I feel sometimes the same way at work. At the moment I am leading a project on which five people are working on. The team members have very different core competences and cover four different cultural backgrounds (Russian, Chinese, German and French). So being a rather small team it is quite heterogeneous – and I haven’t talked about the different characters we accumulate, yet. Due to very different approaches and perspectives many ideas are generated and this drive can carry you a long way. But when it comes to implement these ideas together it becomes really important to give everybody the freedom to work the way that suits best to him. Working this way makes defining clearly the goal, time targets and the important land marks of the journey absolutely critical.
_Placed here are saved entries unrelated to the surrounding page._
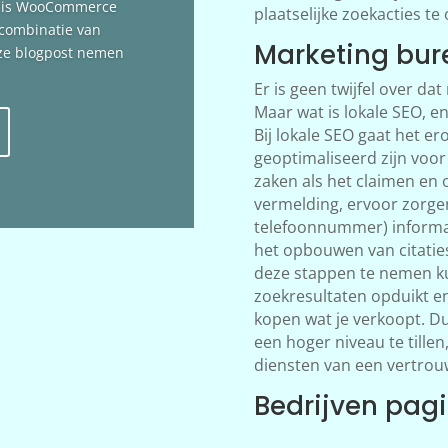
n is WooCommerce
plaatselijke zoekacties te
 combinatie van
Marketing bur
deze blogpost nemen
Er is geen twijfel over dat
Maar wat is lokale SEO, en
Bij lokale SEO gaat het e
geoptimaliseerd zijn voor
zaken als het claimen en 
vermelding, ervoor zorge
telefoonnummer) informati
het opbouwen van citatie
deze stappen te nemen kun
zoekresultaten opduikt en
kopen wat je verkoopt. Du
een hoger niveau te tillen
diensten van een vertrou
Bedrijven pag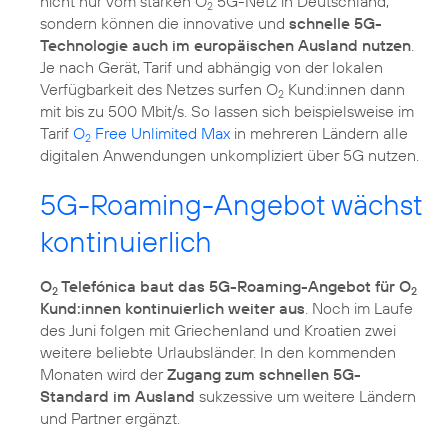
nicht nur vom starken O
5G-Netz in Deutschland,
2
sondern können die innovative und
schnelle 5G-
Technologie auch im europäischen Ausland nutzen
.
Je nach Gerät, Tarif und abhängig von der lokalen
Verfügbarkeit des Netzes surfen O
Kund:innen dann
2
mit bis zu 500 Mbit/s. So lassen sich beispielsweise im
Tarif
O
Free Unlimited Max
in mehreren Ländern alle
2
digitalen Anwendungen unkompliziert über 5G nutzen.
5G-Roaming-Angebot wächst
kontinuierlich
O
Telefónica baut das 5G-Roaming-Angebot für O
2
2
Kund:innen kontinuierlich weiter aus
. Noch im Laufe
des Juni folgen mit Griechenland und Kroatien zwei
weitere beliebte Urlaubsländer. In den kommenden
Monaten wird der
Zugang zum schnellen 5G-
Standard im Ausland
sukzessive um weitere Ländern
und Partner ergänzt.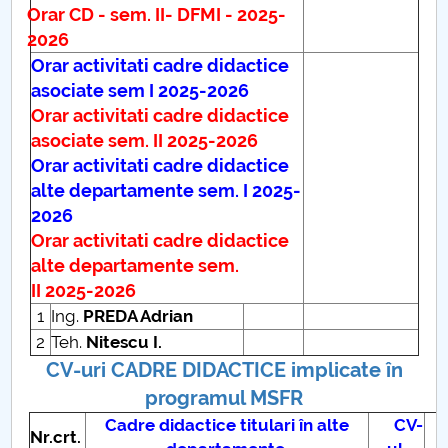
Asigurarea Calității
Orar CD - sem. II- DFMI - 2025-
2026
Studenti DFMI
Orar activitati cadre didactice
asociate sem I 2025-2026
Absolventi
Orar activitati cadre didactice
asociate sem. II 2025-2026
Galerie vechile staff-uri
Orar activitati cadre didactice
alte departamente sem. I 2025-
Adresa DFMI
2026
Orar activitati cadre didactice
Proiectul privind Învăţământul Secundar (ROSE) AG
alte departamente sem.
353
II 2025-2026
1
Ing.
PREDA Adrian
Proiectul privind Învăţământul Secundar (ROSE) AG
2
Teh.
Nitescu I.
399
CV-uri CADRE DIDACTICE implicate în
programul MSFR
Cadre didactice titulari în alte
CV-
Nr.crt.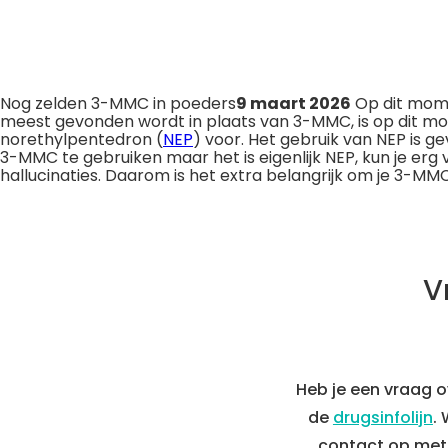
Nog zelden 3-MMC in poeders
9 maart 2026
Op dit momen
meest gevonden wordt in plaats van 3-MMC, is op dit m
norethylpentedron (
NEP
) voor. Het gebruik van NEP is g
3-MMC te gebruiken maar het is eigenlijk NEP, kun je erg
hallucinaties. Daarom is het extra belangrijk om je 3-MMC t
V
Heb je een vraag 
de
drugsinfolijn
.
contact op met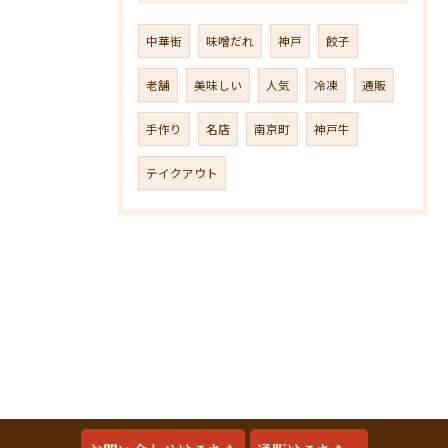
中華街
味噌だれ
神戸
餃子
老舗
美味しい
人気
冷凍
通販
手作り
名店
南京町
神戸牛
テイクアウト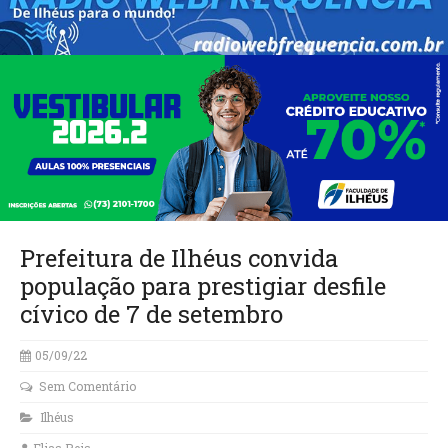
Prefeitura de Ilhéus convida
população para prestigiar desfile
cívico de 7 de setembro
05/09/22
Sem Comentário
Ilhéus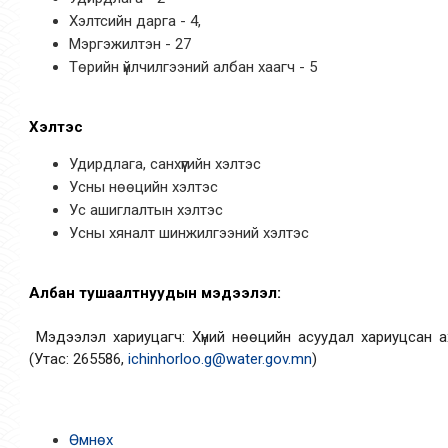
Хэлтсийн дарга - 4,
Мэргэжилтэн - 27
Төрийн үйлчилгээний албан хаагч - 5
Хэлтэс
Удирдлага, санхүүгийн хэлтэс
Усны нөөцийн хэлтэс
Ус ашиглалтын хэлтэс
Усны хяналт шинжилгээний хэлтэс
Албан тушаалтнуудын мэдээлэл:
Мэдээлэл хариуцагч: Хүний нөөцийн асуудал хариуцсан 
(Утас: 265586,
ichinhorloo.g@water.gov.mn
)
Өмнөх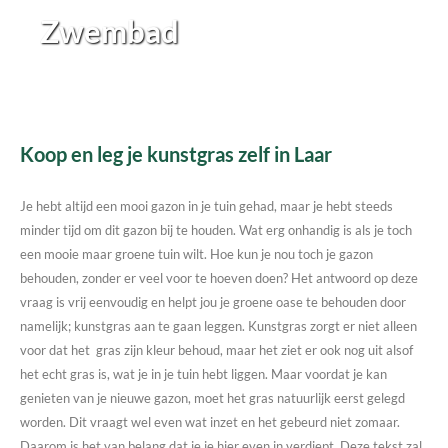
Zwembad
Koop en leg je kunstgras zelf in Laar
Je hebt altijd een mooi gazon in je tuin gehad, maar je hebt steeds
minder tijd om dit gazon bij te houden. Wat erg onhandig is als je toch
een mooie maar groene tuin wilt. Hoe kun je nou toch je gazon
behouden, zonder er veel voor te hoeven doen? Het antwoord op deze
vraag is vrij eenvoudig en helpt jou je groene oase te behouden door
namelijk; kunstgras aan te gaan leggen. Kunstgras zorgt er niet alleen
voor dat het gras zijn kleur behoud, maar het ziet er ook nog uit alsof
het echt gras is, wat je in je tuin hebt liggen. Maar voordat je kan
genieten van je nieuwe gazon, moet het gras natuurlijk eerst gelegd
worden. Dit vraagt wel even wat inzet en het gebeurd niet zomaar.
Daarom is het van belang dat je je hier even in verdiept. Deze tekst zal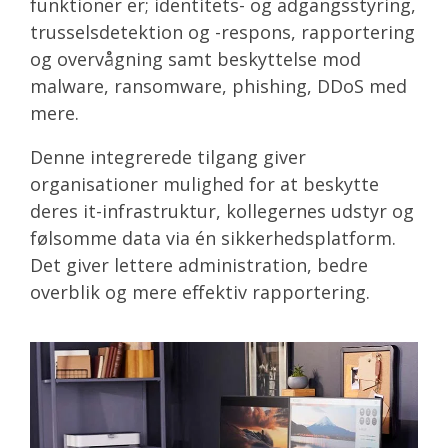
funktioner er; identitets- og adgangsstyring,
trusselsdetektion og -respons, rapportering
og overvågning samt beskyttelse mod
malware, ransomware, phishing, DDoS med
mere.
Denne integrerede tilgang giver
organisationer mulighed for at beskytte
deres it-infrastruktur, kollegernes udstyr og
følsomme data via én sikkerhedsplatform.
Det giver lettere administration, bedre
overblik og mere effektiv rapportering.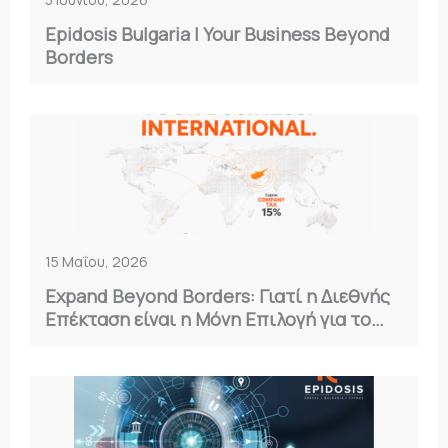
Epidosis Bulgaria | Your Business Beyond
Borders
15 Μαΐου, 2026
Expand Beyond Borders: Γιατί η Διεθνής
Επέκταση είναι η Μόνη Επιλογή για το
2026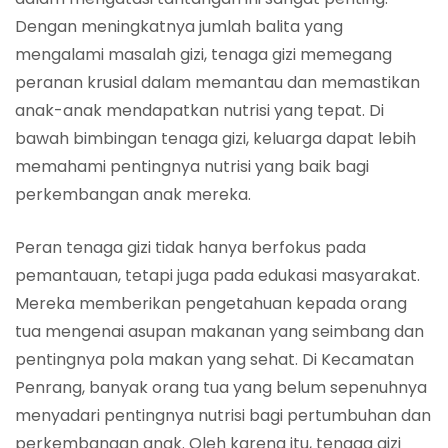
Dengan meningkatnya jumlah balita yang
mengalami masalah gizi, tenaga gizi memegang
peranan krusial dalam memantau dan memastikan
anak-anak mendapatkan nutrisi yang tepat. Di
bawah bimbingan tenaga gizi, keluarga dapat lebih
memahami pentingnya nutrisi yang baik bagi
perkembangan anak mereka.
Peran tenaga gizi tidak hanya berfokus pada
pemantauan, tetapi juga pada edukasi masyarakat.
Mereka memberikan pengetahuan kepada orang
tua mengenai asupan makanan yang seimbang dan
pentingnya pola makan yang sehat. Di Kecamatan
Penrang, banyak orang tua yang belum sepenuhnya
menyadari pentingnya nutrisi bagi pertumbuhan dan
perkembangan anak. Oleh karena itu, tenaga gizi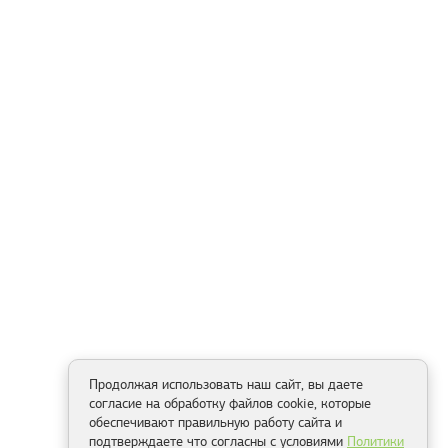
Продолжая использовать наш сайт, вы даете
согласие на обработку файлов cookie, которые
обеспечивают правильную работу сайта и
подтверждаете что согласны с условиями
Политики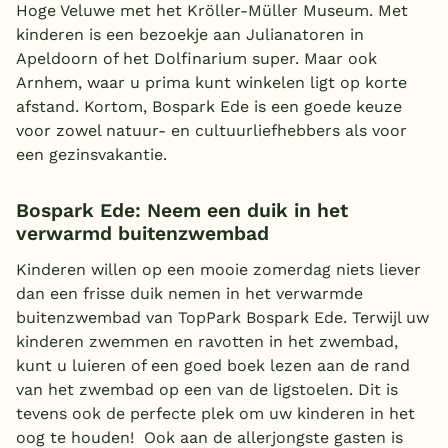
Hoge Veluwe met het Kröller-Müller Museum. Met
kinderen is een bezoekje aan Julianatoren in
Apeldoorn of het Dolfinarium super. Maar ook
Arnhem, waar u prima kunt winkelen ligt op korte
afstand. Kortom, Bospark Ede is een goede keuze
voor zowel natuur- en cultuurliefhebbers als voor
een gezinsvakantie.
Bospark Ede: Neem een duik in het
verwarmd buitenzwembad
Kinderen willen op een mooie zomerdag niets liever
dan een frisse duik nemen in het verwarmde
buitenzwembad van TopPark Bospark Ede. Terwijl uw
kinderen zwemmen en ravotten in het zwembad,
kunt u luieren of een goed boek lezen aan de rand
van het zwembad op een van de ligstoelen. Dit is
tevens ook de perfecte plek om uw kinderen in het
oog te houden! Ook aan de allerjongste gasten is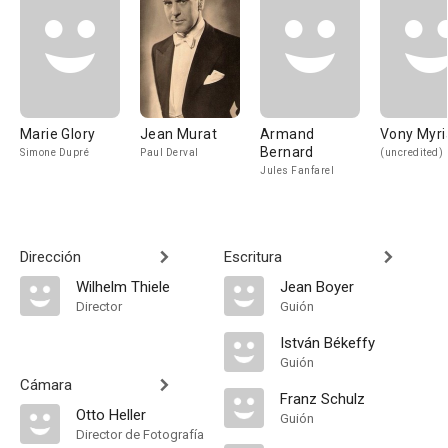
Marie Glory
Jean Murat
Armand
Vony Myr
Bernard
Simone Dupré
Paul Derval
(uncredited)
Jules Fanfarel
Dirección
Escritura
Wilhelm Thiele
Jean Boyer
Director
Guión
István Békeffy
Guión
Cámara
Franz Schulz
Otto Heller
Guión
Director de Fotografía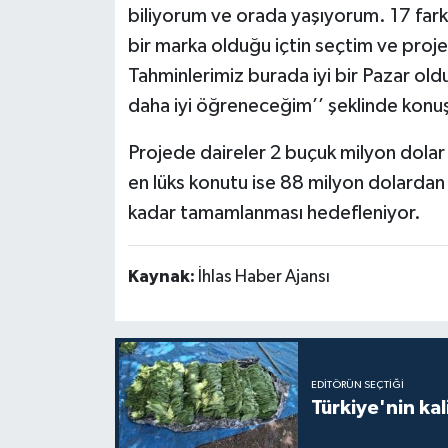
biliyorum ve orada yaşıyorum. 17 farkl
bir marka olduğu içtin seçtim ve proje
Tahminlerimiz burada iyi bir Pazar 
daha iyi öğreneceğim’’ şeklinde konu
Projede daireler 2 buçuk milyon dolar il
en lüks konutu ise 88 milyon dolardan 
kadar tamamlanması hedefleniyor.
Kaynak:
İhlas Haber Ajansı
EDITÖRÜN SEÇTIĞI
Türkiye'nin kal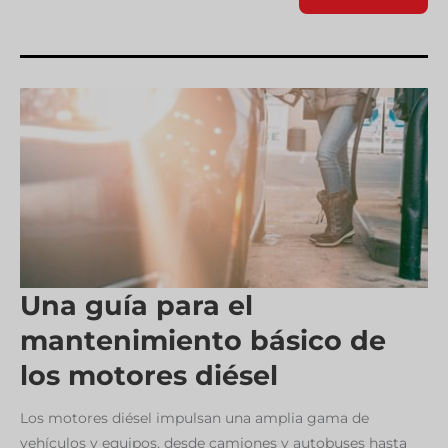
FOAM
CONTRIBUYE
A
LA
DURABILIDAD
Y
EFICIENCIA
DE
LOS
MOTORES
DIÉSEL
Una guía para el
mantenimiento básico de
los motores diésel
Los motores diésel impulsan una amplia gama de
vehículos y equipos, desde camiones y autobuses hasta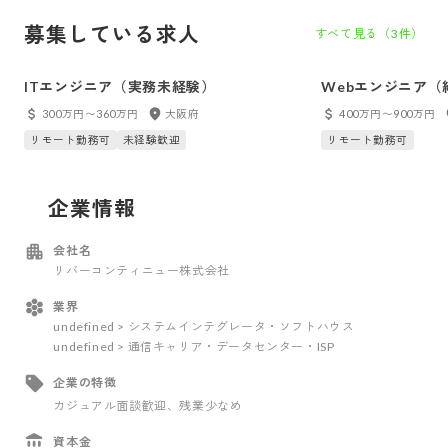
募集している求人
すべて見る（
3
件）
ITエンジニア（実務未経験）
Webエンジニア（
300万円〜360万円
大阪府
400万円〜900万円
リモート勤務可
未経験歓迎
リモート勤務可
企業情報
会社名
リバーコンティニュー株式会社
業界
undefined > システムインテグレータ・ソフトハウス
undefined > 通信キャリア・データセンター・ISP
企業の特徴
カジュアル面談歓迎
、残業少なめ
資本金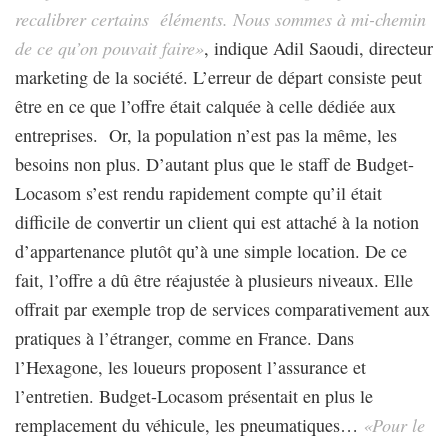
recalibrer certains éléments. Nous sommes à mi-chemin
de ce qu’on pouvait faire»
, indique Adil Saoudi, directeur
marketing de la société. L’erreur de départ consiste peut
être en ce que l’offre était calquée à celle dédiée aux
entreprises. Or, la population n’est pas la même, les
besoins non plus. D’autant plus que le staff de Budget-
Locasom s’est rendu rapidement compte qu’il était
difficile de convertir un client qui est attaché à la notion
d’appartenance plutôt qu’à une simple location. De ce
fait, l’offre a dû être réajustée à plusieurs niveaux. Elle
offrait par exemple trop de services comparativement aux
pratiques à l’étranger, comme en France. Dans
l’Hexagone, les loueurs proposent l’assurance et
l’entretien. Budget-Locasom présentait en plus le
remplacement du véhicule, les pneumatiques…
«Pour le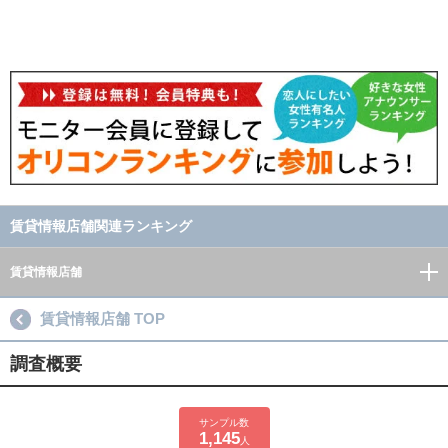
賃貸情報店舗関連ランキング
賃貸情報店舗
賃貸情報店舗 TOP
調査概要
サンプル数
1,145
人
It can be worrying sometimes when people have different approaches and speeds, but forcing someone into a very specific technique that is not meant for him might lead to failure.

Meanwhile I think I could enhance my cycling technique a little – also by adopting from others. And still while keeping our individual rhythm and passing each other from time to time, it is on the top of the hill we can see whatever technique the other was using: it was successful.